* **Your objective**
List every main objective of the present study named in the Abydos survey text.

* **Given text**
● ● ● ●

In order to mitigate the deterioration problem of the stone foundations and help preserve the monuments at Abydos archaeological site and in particular the Osirion and its surrounding area, it is necessary to understand the hydrostratigraphy of the Abydos site and to investigate areas that may host buried (undiscovered) monuments. To achieve this goal, a 2D and 3D electrical resistivity tomography (ERT) as well as high resolution magnetic gradiometer survey were conducted on the area surrounding the Osirion which is located behind the temple of Abydos. The main objectives of the present study were to (1) characterize the subsurface lithology; (2) determine the depth to the water table and distribution of groundwater; (3) map any possible subsurface structure that may represent conduits for groundwater movements; and (4) detect the depth and geometry of any buried archaeological remains (old pits and buried walls).
Historical Background:
Abydos is one of the earliest archaeological places in Upper Egypt. It was built since 4000 years ago. The ancient Egyptian Abedju locality (original name of the present Abydos) represents one of the most important burial grounds for kings and high court dignitaries in ancient Egypt where the early pharaohs were entombed. The Abydos city became the most venerated district in Egypt, as it was associated with religion of Osiris and the desired burial sites for the earliest and oldest kings like Seti I and Ramesses II. Behind the Temple of Seti I, the Osirion was built at 15 m below ground surface, in which the Pharaonic funeral ceremony took place. Abydos reached the height of its glory under these two kings. For political and religious reasons Seti I built a funerary temple there for his father Ramses I and another one for himself. There is practically nothing left of the temple of Ramses I whereas that of Seti I is one of the best-preserved masterpieces of ancient Egypt.

● ● ● ●

* **Data section**
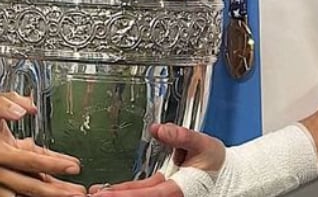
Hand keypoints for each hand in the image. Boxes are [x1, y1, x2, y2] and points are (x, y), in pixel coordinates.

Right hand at [0, 91, 83, 196]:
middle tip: (78, 192)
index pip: (29, 161)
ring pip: (20, 196)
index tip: (73, 166)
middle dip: (56, 191)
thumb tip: (26, 107)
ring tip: (66, 195)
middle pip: (28, 187)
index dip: (53, 164)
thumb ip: (5, 102)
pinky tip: (46, 192)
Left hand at [90, 124, 225, 195]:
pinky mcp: (161, 192)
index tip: (104, 195)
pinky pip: (140, 193)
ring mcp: (165, 196)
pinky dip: (124, 192)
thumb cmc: (217, 162)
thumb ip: (182, 136)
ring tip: (93, 194)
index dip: (125, 195)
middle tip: (90, 196)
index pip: (147, 195)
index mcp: (179, 190)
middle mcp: (170, 196)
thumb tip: (159, 129)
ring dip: (116, 196)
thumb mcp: (203, 144)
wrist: (227, 174)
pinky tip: (107, 191)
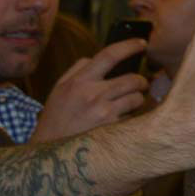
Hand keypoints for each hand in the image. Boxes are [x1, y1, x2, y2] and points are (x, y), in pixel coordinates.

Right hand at [31, 40, 148, 141]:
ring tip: (127, 105)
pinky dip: (131, 117)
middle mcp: (93, 95)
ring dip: (137, 100)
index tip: (142, 43)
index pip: (109, 55)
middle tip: (139, 85)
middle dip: (141, 81)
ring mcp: (104, 113)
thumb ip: (77, 70)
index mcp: (79, 82)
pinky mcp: (113, 129)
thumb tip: (95, 57)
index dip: (129, 46)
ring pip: (137, 98)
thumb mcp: (60, 90)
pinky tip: (119, 122)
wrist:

● ● ● ●

* **Final answer**
1. Characterize the subsurface lithology.
2. Determine the depth to the water table and distribution of groundwater.
3. Map any possible subsurface structure that may represent conduits for groundwater movements.
4. Detect the depth and geometry of any buried archaeological remains (old pits and buried walls).